Exploring Black Holes: Introduction to General Relativity

It has been 85 years since Einstein's formulation of general relativity. In that time, the theory has been extensively tested in its weak-field limit in the Solar System. The prediction of gravitational waves has also been dramatically confirmed by the orbital decay of the binary pulsar 1913+16. General relativity is crucial to understanding the astrophysics of black holes, neutron stars, gravitational lenses, and the expansion of the universe. It has even found practical applications: The global positioning system would fail very quickly if it did not take into account general relativistic corrections.

General relativity also occupies a central place in modern physics. It is our best theory of the gravitational interaction, and provides a radical new view of what it means to be in an inertial frame of reference in the presence of gravity, which couples to all matter and energy. General relativity is also central to the effort to unify all the fundamental interactions of physics within a consistent and experimentally testable quantum theory of gravity. Finally, classical general relativity is on the brink of an experimental revolution, with the expected detection of gravitational waves by new generations of such ground-based observatories as LIGO (Laser Interferometer Gravitational Wave Observatory).

Nonetheless, there is no sign of general relativity in the core undergraduate physics curricula of most colleges and universities, apart from the trivial (and highly misleading) derivation of the Schwarzschild radius from Newtonian escape velocity arguments. What a shame, especially when students are generally filled with a tremendous desire to learn about such exotic objects as black holes! The likely reason for this gap in the curriculum is that the mathematics is considered to be too daunting. However, books are coming on the market, that succeed in explaining relativistic gravity correctly and with a minimum of math.

Exploring Black Holes, by Taylor and Wheeler, is a superb example. No tensors or differential forms here; not even any calculus of variations to derive geodesics! Instead, the book uses very basic differential and integral calculus to get at all the essential physics of black holes. Every physicist should be exposed to the ideas presented here at some time in his or her career.

As would be expected from these authors, the book is extremely well written, and the presentation is physical and intuitive. Common student questions and misconceptions are anticipated and addressed head-on in a series of dialogue formats sprinkled throughout the text. Technical jargon is almost entirely avoided. The importance of different classes of observers is emphasized, as are the ideas of extremal aging for geodesic motion and the fact that energy is a unified whole in general relativity. Taylor and Wheeler masterfully explain exactly what those coordinates in the metrics mean and how they are related to measurements by local observers.

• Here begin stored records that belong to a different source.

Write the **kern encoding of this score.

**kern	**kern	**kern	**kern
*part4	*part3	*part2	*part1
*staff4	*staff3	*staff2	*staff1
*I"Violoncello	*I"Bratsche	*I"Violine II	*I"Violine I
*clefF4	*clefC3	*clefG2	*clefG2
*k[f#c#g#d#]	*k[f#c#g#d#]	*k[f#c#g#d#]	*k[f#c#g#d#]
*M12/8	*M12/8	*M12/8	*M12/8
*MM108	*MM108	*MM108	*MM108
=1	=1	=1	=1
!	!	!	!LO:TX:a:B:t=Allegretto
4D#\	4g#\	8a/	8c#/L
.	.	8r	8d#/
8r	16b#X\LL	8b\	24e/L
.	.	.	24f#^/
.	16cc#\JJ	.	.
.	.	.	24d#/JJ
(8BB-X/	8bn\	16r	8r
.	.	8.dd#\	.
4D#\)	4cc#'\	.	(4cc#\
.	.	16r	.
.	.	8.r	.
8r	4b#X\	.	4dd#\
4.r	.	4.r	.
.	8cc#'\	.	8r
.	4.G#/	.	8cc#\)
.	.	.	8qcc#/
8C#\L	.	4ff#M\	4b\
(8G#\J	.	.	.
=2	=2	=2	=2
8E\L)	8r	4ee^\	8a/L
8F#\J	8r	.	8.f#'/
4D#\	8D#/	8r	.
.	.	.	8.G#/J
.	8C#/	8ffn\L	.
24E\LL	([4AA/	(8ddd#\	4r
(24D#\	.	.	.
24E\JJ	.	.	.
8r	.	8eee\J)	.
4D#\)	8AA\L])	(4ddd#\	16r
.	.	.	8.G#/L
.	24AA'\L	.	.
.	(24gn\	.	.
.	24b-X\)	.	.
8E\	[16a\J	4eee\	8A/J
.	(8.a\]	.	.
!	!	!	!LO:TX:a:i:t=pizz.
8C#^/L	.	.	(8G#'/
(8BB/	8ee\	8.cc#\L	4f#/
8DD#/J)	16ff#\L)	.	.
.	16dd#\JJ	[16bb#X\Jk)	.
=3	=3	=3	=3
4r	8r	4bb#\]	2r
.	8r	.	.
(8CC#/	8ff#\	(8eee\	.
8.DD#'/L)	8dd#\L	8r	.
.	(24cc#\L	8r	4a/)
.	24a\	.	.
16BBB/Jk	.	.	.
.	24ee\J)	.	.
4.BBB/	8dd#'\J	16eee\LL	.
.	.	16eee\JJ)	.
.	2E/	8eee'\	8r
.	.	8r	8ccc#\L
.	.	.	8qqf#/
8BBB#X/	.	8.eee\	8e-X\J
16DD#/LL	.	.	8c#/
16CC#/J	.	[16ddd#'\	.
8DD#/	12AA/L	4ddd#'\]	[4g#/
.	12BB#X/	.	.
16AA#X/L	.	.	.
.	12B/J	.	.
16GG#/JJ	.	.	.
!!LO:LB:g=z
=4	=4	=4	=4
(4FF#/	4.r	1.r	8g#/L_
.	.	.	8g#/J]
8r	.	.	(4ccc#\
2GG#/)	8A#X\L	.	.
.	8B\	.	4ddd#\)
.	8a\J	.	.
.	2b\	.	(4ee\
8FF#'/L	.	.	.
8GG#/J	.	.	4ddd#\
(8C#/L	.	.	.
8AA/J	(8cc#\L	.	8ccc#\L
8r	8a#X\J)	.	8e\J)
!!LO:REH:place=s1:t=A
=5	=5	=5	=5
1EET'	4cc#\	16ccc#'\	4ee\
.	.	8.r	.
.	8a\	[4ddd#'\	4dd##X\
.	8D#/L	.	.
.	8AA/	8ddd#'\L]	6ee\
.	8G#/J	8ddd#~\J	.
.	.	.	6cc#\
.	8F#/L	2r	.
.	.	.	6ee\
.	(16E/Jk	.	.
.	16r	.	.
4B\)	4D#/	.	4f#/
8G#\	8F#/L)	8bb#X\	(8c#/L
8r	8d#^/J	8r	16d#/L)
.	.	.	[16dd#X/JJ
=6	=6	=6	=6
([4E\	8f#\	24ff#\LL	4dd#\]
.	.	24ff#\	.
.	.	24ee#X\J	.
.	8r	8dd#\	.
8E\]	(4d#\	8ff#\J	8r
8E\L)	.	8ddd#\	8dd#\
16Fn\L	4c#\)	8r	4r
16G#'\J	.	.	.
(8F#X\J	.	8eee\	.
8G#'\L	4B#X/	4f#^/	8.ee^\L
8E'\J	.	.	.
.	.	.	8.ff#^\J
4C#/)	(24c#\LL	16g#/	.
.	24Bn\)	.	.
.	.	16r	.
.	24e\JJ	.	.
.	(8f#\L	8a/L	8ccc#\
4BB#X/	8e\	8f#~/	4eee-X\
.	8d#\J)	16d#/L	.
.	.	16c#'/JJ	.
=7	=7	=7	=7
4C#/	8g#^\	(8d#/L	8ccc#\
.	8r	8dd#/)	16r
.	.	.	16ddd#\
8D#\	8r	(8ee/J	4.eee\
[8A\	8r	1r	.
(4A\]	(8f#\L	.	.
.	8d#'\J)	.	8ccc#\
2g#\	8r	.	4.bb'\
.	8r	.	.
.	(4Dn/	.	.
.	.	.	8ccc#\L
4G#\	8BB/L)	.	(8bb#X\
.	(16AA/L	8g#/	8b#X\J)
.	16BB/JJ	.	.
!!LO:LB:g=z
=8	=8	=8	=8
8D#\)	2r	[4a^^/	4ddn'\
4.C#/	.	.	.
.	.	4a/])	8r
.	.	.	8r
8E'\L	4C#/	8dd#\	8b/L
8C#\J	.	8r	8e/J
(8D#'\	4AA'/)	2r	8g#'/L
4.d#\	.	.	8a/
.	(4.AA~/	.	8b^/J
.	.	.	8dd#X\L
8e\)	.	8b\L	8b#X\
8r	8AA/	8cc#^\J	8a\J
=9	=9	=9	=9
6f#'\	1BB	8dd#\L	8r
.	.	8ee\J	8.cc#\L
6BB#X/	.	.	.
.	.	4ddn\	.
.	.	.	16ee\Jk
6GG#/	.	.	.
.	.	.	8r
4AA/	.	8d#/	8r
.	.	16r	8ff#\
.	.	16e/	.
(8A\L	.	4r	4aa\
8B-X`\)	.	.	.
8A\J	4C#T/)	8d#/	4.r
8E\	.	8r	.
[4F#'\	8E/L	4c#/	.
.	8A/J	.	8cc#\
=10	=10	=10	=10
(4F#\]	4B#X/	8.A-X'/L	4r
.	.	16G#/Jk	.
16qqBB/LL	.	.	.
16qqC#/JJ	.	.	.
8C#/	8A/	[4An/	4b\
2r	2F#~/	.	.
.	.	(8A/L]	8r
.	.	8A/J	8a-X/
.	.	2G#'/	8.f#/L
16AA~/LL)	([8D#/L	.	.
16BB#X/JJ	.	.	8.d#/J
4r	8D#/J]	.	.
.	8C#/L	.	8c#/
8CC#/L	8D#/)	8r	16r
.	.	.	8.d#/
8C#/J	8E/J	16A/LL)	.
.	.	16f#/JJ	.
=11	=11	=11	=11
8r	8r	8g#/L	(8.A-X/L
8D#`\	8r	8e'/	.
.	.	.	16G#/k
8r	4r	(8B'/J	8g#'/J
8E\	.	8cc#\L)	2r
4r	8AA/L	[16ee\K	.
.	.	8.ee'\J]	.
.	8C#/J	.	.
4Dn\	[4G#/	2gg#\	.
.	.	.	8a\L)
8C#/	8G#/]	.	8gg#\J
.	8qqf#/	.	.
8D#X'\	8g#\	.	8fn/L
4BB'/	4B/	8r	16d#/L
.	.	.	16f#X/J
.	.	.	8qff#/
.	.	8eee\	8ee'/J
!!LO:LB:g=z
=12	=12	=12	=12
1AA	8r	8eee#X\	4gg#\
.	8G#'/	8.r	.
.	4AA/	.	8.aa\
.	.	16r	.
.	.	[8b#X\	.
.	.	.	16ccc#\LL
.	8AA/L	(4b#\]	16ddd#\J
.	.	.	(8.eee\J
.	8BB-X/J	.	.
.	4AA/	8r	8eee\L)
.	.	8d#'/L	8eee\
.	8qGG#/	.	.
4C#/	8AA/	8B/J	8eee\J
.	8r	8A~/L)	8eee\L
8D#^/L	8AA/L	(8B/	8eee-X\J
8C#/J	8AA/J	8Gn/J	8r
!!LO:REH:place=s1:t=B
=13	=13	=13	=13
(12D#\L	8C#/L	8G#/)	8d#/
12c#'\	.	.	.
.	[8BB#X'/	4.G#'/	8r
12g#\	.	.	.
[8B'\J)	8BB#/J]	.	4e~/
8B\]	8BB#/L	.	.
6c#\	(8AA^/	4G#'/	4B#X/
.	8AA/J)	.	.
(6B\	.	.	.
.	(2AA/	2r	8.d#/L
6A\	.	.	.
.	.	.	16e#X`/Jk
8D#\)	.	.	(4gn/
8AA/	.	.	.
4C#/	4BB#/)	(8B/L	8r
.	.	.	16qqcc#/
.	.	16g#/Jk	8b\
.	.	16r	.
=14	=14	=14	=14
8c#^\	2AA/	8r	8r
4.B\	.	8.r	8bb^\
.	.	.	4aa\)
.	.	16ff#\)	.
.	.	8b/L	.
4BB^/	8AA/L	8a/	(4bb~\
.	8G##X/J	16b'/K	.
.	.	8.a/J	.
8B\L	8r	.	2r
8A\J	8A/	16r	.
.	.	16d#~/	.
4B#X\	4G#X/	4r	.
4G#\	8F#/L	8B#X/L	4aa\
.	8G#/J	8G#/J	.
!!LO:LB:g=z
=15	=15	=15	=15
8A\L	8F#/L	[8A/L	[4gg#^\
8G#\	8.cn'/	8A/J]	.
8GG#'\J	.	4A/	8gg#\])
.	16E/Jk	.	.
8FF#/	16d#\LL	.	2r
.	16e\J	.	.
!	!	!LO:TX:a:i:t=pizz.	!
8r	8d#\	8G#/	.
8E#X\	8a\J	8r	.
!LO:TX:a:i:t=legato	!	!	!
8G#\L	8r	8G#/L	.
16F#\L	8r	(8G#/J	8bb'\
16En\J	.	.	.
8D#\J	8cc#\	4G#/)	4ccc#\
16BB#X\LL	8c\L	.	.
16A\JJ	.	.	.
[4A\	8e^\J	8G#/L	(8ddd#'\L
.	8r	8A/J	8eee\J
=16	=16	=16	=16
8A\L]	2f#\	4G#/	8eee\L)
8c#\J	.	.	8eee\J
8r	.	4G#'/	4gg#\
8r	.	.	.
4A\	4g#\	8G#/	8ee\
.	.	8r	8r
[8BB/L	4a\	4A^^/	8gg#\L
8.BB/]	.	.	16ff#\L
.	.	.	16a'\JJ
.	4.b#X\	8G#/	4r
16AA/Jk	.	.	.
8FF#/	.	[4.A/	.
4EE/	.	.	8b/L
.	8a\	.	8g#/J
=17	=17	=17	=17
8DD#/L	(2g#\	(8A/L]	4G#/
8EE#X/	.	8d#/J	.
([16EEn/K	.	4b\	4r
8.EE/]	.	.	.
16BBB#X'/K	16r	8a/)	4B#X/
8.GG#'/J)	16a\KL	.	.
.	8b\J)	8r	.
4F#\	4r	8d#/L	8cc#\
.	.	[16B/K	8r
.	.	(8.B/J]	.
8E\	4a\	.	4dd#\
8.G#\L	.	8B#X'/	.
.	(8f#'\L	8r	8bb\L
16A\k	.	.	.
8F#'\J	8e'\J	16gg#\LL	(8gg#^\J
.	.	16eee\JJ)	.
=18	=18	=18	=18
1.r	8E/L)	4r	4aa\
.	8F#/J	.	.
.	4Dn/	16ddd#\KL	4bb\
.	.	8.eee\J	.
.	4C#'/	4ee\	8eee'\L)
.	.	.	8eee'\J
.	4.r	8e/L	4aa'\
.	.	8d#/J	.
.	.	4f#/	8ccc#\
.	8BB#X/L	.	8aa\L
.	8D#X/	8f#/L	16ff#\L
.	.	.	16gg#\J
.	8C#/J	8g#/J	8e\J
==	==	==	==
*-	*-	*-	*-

This book should be accessible to physics majors in their sophomore year or later; by then they should have had some exposure to basic Newtonian mechanics and special relativity. Its organization provides considerable flexibility, making it suitable for use in courses of many kinds. The central material is presented in just five short chapters entitled "Speeding," "Curving," "Plunging," "Orbiting," and "Seeing." Interspersed among these chapters are seven "Project" chapters, which lead the student through various interesting applications, including gravitational lensing, rotating black holes, and an introduction to cosmological spacetimes.

This book is not intended to be a broad overview of general relativity. The Einstein equations are not presented or explained, nor is there any discussion of gravitational waves. The cosmology project chapter just scratches the surface of that important field. Such limited treatment is perhaps just as well, given the authors' stated philosophical objections to the recent observational evidence of accelerating expansion. To their credit, however, this is treated fairly in the text. The book also concentrates on the physics of black holes, not their astrophysics, so readers should not expect to find much on accretion disks, iron K-alpha lines, jets, or black hole mass/stellar velocity dispersion correlations.

As a textbook that really teaches the basic physics of black holes and focuses on that physics rather than on difficult mathematics, this book is right on the mark. I can only hope that Exploring Black Holes and similar books will equip us to modernize undergraduate physics curricula to include a discussion of general relativity, one of the truly revolutionary advances in 20th-century physics, an advance that is central to modern fundamental physics.